ルールの簡素化


日本社会( 国民、マスコミ、業界関係者、すべて他人ごとのように言う人たちの集団 )は、ライブドア事件村上ファンド事件など、金融に関する事件が起こると、「 政府は何やってるんだ 」、「 法律が不備なんじゃないか 」といった論調になる。そのご期待に応えるべく、頭のいい官僚の方々は精緻に細かい法律やガイドラインを作成し、それが内閣や国会をスルーで承認され、その机上の方針に従って検査は運用されているのだ。
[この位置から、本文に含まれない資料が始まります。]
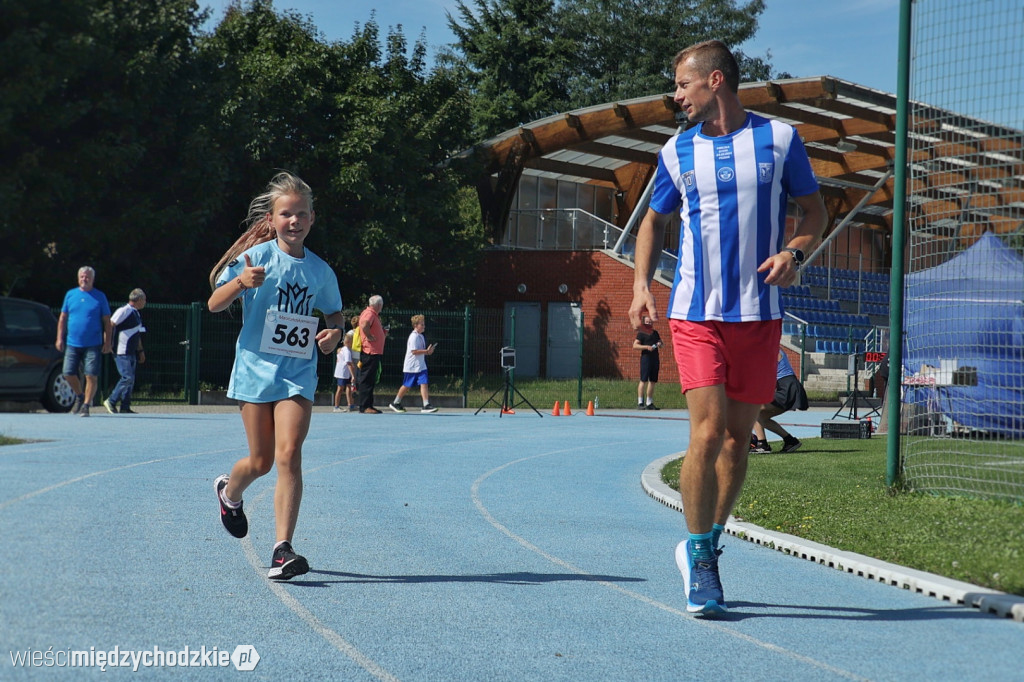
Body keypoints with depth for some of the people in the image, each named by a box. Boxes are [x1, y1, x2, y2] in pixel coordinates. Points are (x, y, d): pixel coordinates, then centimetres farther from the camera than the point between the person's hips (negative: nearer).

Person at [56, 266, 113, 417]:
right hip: (72, 343, 3)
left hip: (93, 345, -2)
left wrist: (107, 342, -3)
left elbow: (107, 321, 4)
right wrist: (60, 338, 5)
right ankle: (79, 396, 26)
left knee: (91, 376, -8)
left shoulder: (100, 297, 3)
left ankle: (86, 405, 1)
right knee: (68, 373, 1)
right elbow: (62, 318, 13)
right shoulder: (70, 295, 9)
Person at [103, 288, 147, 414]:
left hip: (131, 353, 9)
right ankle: (111, 401, -2)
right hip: (122, 352, -9)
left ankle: (125, 407, 8)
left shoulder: (136, 314, 17)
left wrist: (140, 351, 26)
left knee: (130, 380, 6)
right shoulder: (123, 311, -13)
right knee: (127, 378, -13)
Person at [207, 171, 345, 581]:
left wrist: (335, 333, -1)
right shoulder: (258, 256, -4)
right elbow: (214, 304, -8)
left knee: (289, 455, -14)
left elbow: (335, 313, 22)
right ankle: (229, 492, 42)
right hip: (256, 367, -1)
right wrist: (240, 282, -28)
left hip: (298, 374, 2)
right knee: (261, 461, 6)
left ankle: (282, 550, -14)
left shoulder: (320, 270, 6)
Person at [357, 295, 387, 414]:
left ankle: (369, 405, 17)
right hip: (369, 352, -11)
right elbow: (364, 325, -32)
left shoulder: (374, 315, 20)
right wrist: (369, 336, -20)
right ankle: (364, 407, -11)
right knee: (367, 380, -10)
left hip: (374, 352, 11)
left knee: (370, 380, 13)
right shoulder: (369, 314, -12)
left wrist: (384, 332, 16)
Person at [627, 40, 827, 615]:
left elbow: (815, 210, 10)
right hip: (696, 311, 0)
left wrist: (794, 252, -11)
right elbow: (655, 221, 19)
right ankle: (700, 559, -2)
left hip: (760, 313, 0)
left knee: (738, 437, 6)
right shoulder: (678, 152, 7)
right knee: (708, 431, -14)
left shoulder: (779, 139, 3)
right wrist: (642, 283, 4)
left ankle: (704, 550, 23)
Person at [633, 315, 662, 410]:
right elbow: (635, 346, -9)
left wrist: (659, 344, 6)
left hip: (655, 358, 7)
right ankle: (640, 403, -13)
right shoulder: (641, 333, 0)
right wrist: (646, 347, -19)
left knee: (652, 381, 8)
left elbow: (660, 342, 30)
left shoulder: (655, 333, 19)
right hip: (646, 357, -7)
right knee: (644, 380, -12)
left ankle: (649, 403, 14)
そうやって「ルール」を細かくして監視を厳しくすることで善と悪の境界線は明確になるかというと、実は、それは更なるルールや監視の強化につながり、何がほんとに悪いのやら判断がつかなくなって 「 些細なことでも悪は悪 」と指摘され社会全体が疲弊する。ルールや監視を強化することは一見問題の解決につながるように見えるのだが、大局的に見るとそれは「 負の構造 」を単に強化するだけに過ぎない。必要なのはこうした負の構造を認識することだと思う。
仮に、金融庁検査に対する「 第三者チェック機関 」を作ったとしても、その運営はやはり「 ルール 」に基づかないといけないということになる訳で、その第三者チェック機関の人はというと「 どういう検査や処分がいけないのかというのを細かくルールで定めてくれないと、仕事はできません。」と言って結局は堂々巡り。


重箱の隅をつつくような検査で金融市場が萎縮しているのは、市場経済国家として存亡の危機に関わることである。既にルールは細かすぎるほど細かく書かれているのだから、これからはまともに運用できるように簡素化することが必要だと思うのです。